WORK INSTRUCTIONS:
Would you please write out each entry precisely as given?

[[ SUPPLIED INFORMATION open ]]

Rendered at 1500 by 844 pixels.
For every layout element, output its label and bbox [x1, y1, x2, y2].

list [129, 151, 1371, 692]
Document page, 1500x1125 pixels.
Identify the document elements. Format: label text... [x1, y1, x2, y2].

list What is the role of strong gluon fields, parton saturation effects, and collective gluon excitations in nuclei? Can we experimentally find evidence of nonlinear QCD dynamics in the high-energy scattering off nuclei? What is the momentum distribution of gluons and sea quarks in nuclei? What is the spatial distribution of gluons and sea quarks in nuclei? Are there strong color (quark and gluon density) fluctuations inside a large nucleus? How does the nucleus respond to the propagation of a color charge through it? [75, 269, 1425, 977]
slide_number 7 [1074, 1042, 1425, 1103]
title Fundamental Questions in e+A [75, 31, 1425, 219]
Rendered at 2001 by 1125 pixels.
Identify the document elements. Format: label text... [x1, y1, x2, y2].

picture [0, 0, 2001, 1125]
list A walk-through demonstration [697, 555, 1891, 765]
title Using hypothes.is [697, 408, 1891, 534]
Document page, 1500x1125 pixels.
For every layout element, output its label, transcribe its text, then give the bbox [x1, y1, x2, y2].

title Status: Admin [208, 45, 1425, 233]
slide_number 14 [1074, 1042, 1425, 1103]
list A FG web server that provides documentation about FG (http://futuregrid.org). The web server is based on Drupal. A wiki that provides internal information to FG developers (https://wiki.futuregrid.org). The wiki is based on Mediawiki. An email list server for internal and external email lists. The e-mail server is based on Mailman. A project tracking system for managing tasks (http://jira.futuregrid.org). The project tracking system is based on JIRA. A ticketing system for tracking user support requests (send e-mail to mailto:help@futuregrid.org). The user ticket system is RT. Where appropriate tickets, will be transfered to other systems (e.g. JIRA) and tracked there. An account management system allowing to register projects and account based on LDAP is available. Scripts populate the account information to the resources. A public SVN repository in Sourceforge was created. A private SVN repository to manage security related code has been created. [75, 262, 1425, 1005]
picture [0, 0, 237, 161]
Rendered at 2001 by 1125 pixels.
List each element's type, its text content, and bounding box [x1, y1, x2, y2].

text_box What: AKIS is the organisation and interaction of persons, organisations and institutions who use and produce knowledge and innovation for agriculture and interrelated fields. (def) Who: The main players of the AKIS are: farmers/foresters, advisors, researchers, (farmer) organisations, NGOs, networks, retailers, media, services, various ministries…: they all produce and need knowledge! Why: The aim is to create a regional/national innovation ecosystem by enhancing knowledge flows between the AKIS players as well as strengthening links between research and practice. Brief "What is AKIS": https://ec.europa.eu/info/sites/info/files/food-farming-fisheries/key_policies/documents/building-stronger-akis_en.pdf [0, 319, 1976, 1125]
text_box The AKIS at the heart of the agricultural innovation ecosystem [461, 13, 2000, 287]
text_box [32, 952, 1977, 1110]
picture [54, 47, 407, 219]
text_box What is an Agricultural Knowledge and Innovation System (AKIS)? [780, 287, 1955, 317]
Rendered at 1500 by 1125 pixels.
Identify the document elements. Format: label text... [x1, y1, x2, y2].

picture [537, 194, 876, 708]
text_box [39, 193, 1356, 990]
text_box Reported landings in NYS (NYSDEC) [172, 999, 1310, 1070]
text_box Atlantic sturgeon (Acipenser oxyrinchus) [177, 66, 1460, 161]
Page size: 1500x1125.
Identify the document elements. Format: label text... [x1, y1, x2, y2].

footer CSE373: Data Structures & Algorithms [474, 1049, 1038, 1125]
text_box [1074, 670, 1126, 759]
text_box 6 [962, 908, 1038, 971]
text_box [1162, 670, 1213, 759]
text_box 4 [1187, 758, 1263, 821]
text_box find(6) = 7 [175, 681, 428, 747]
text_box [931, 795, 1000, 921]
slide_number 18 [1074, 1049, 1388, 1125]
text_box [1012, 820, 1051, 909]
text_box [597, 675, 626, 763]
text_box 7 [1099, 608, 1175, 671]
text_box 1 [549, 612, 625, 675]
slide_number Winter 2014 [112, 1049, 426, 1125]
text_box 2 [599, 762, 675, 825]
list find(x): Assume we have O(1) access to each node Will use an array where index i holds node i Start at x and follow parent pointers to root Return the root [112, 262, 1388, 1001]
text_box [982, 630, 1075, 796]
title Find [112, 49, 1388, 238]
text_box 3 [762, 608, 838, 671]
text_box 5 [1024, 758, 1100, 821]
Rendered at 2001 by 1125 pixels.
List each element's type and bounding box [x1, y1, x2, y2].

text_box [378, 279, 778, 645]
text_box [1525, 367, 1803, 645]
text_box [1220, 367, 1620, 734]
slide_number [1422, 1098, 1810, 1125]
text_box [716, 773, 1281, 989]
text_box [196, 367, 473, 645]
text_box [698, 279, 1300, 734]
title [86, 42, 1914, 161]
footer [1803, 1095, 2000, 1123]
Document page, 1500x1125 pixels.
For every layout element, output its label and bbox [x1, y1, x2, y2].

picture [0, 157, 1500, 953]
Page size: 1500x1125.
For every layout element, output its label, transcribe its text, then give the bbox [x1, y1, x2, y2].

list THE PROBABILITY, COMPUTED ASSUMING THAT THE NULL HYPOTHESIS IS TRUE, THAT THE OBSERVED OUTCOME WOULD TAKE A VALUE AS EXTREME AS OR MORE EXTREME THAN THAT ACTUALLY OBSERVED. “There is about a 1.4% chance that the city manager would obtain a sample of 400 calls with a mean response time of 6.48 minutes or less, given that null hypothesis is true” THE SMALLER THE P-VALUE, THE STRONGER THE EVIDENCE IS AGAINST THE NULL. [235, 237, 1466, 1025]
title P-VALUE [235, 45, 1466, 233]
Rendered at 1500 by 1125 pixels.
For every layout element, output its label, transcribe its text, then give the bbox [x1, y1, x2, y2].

[[ SUPPLIED INFORMATION closed ]]

SOLUTION BELOW:
Rendered at 1500 by 844 pixels.
For every layout element, output its label and bbox [x1, y1, x2, y2].

list [129, 151, 1371, 692]
Document page, 1500x1125 pixels.
Identify the document elements. Format: label text... [x1, y1, x2, y2].

list What is the role of strong gluon fields, parton saturation effects, and collective gluon excitations in nuclei? Can we experimentally find evidence of nonlinear QCD dynamics in the high-energy scattering off nuclei? What is the momentum distribution of gluons and sea quarks in nuclei? What is the spatial distribution of gluons and sea quarks in nuclei? Are there strong color (quark and gluon density) fluctuations inside a large nucleus? How does the nucleus respond to the propagation of a color charge through it? [75, 269, 1425, 977]
slide_number 7 [1074, 1042, 1425, 1103]
title Fundamental Questions in e+A [75, 31, 1425, 219]
Rendered at 2001 by 1125 pixels.
Identify the document elements. Format: label text... [x1, y1, x2, y2].

picture [0, 0, 2001, 1125]
list A walk-through demonstration [697, 555, 1891, 765]
title Using hypothes.is [697, 408, 1891, 534]
Document page, 1500x1125 pixels.
For every layout element, output its label, transcribe its text, then give the bbox [x1, y1, x2, y2].

title Status: Admin [208, 45, 1425, 233]
slide_number 14 [1074, 1042, 1425, 1103]
list A FG web server that provides documentation about FG (http://futuregrid.org). The web server is based on Drupal. A wiki that provides internal information to FG developers (https://wiki.futuregrid.org). The wiki is based on Mediawiki. An email list server for internal and external email lists. The e-mail server is based on Mailman. A project tracking system for managing tasks (http://jira.futuregrid.org). The project tracking system is based on JIRA. A ticketing system for tracking user support requests (send e-mail to mailto:help@futuregrid.org). The user ticket system is RT. Where appropriate tickets, will be transfered to other systems (e.g. JIRA) and tracked there. An account management system allowing to register projects and account based on LDAP is available. Scripts populate the account information to the resources. A public SVN repository in Sourceforge was created. A private SVN repository to manage security related code has been created. [75, 262, 1425, 1005]
picture [0, 0, 237, 161]
Rendered at 2001 by 1125 pixels.
List each element's type, its text content, and bounding box [x1, y1, x2, y2].

text_box What: AKIS is the organisation and interaction of persons, organisations and institutions who use and produce knowledge and innovation for agriculture and interrelated fields. (def) Who: The main players of the AKIS are: farmers/foresters, advisors, researchers, (farmer) organisations, NGOs, networks, retailers, media, services, various ministries…: they all produce and need knowledge! Why: The aim is to create a regional/national innovation ecosystem by enhancing knowledge flows between the AKIS players as well as strengthening links between research and practice. Brief "What is AKIS": https://ec.europa.eu/info/sites/info/files/food-farming-fisheries/key_policies/documents/building-stronger-akis_en.pdf [0, 319, 1976, 1125]
text_box The AKIS at the heart of the agricultural innovation ecosystem [461, 13, 2000, 287]
text_box [32, 952, 1977, 1110]
picture [54, 47, 407, 219]
text_box What is an Agricultural Knowledge and Innovation System (AKIS)? [780, 287, 1955, 317]
Rendered at 1500 by 1125 pixels.
Identify the document elements. Format: label text... [x1, y1, x2, y2].

picture [537, 194, 876, 708]
text_box [39, 193, 1356, 990]
text_box Reported landings in NYS (NYSDEC) [172, 999, 1310, 1070]
text_box Atlantic sturgeon (Acipenser oxyrinchus) [177, 66, 1460, 161]
Page size: 1500x1125.
Identify the document elements. Format: label text... [x1, y1, x2, y2].

footer CSE373: Data Structures & Algorithms [474, 1049, 1038, 1125]
text_box [1074, 670, 1126, 759]
text_box 6 [962, 908, 1038, 971]
text_box [1162, 670, 1213, 759]
text_box 4 [1187, 758, 1263, 821]
text_box find(6) = 7 [175, 681, 428, 747]
text_box [931, 795, 1000, 921]
slide_number 18 [1074, 1049, 1388, 1125]
text_box [1012, 820, 1051, 909]
text_box [597, 675, 626, 763]
text_box 7 [1099, 608, 1175, 671]
text_box 1 [549, 612, 625, 675]
slide_number Winter 2014 [112, 1049, 426, 1125]
text_box 2 [599, 762, 675, 825]
list find(x): Assume we have O(1) access to each node Will use an array where index i holds node i Start at x and follow parent pointers to root Return the root [112, 262, 1388, 1001]
text_box [982, 630, 1075, 796]
title Find [112, 49, 1388, 238]
text_box 3 [762, 608, 838, 671]
text_box 5 [1024, 758, 1100, 821]
Rendered at 2001 by 1125 pixels.
List each element's type and bounding box [x1, y1, x2, y2].

text_box [378, 279, 778, 645]
text_box [1525, 367, 1803, 645]
text_box [1220, 367, 1620, 734]
slide_number [1422, 1098, 1810, 1125]
text_box [716, 773, 1281, 989]
text_box [196, 367, 473, 645]
text_box [698, 279, 1300, 734]
title [86, 42, 1914, 161]
footer [1803, 1095, 2000, 1123]
Document page, 1500x1125 pixels.
For every layout element, output its label and bbox [x1, y1, x2, y2].

picture [0, 157, 1500, 953]
Page size: 1500x1125.
For every layout element, output its label, transcribe its text, then give the bbox [x1, y1, x2, y2].

list THE PROBABILITY, COMPUTED ASSUMING THAT THE NULL HYPOTHESIS IS TRUE, THAT THE OBSERVED OUTCOME WOULD TAKE A VALUE AS EXTREME AS OR MORE EXTREME THAN THAT ACTUALLY OBSERVED. “There is about a 1.4% chance that the city manager would obtain a sample of 400 calls with a mean response time of 6.48 minutes or less, given that null hypothesis is true” THE SMALLER THE P-VALUE, THE STRONGER THE EVIDENCE IS AGAINST THE NULL. [235, 237, 1466, 1025]
title P-VALUE [235, 45, 1466, 233]
Rendered at 1500 by 1125 pixels.
For every layout element, output its label, transcribe its text, then give the bbox [x1, y1, x2, y2].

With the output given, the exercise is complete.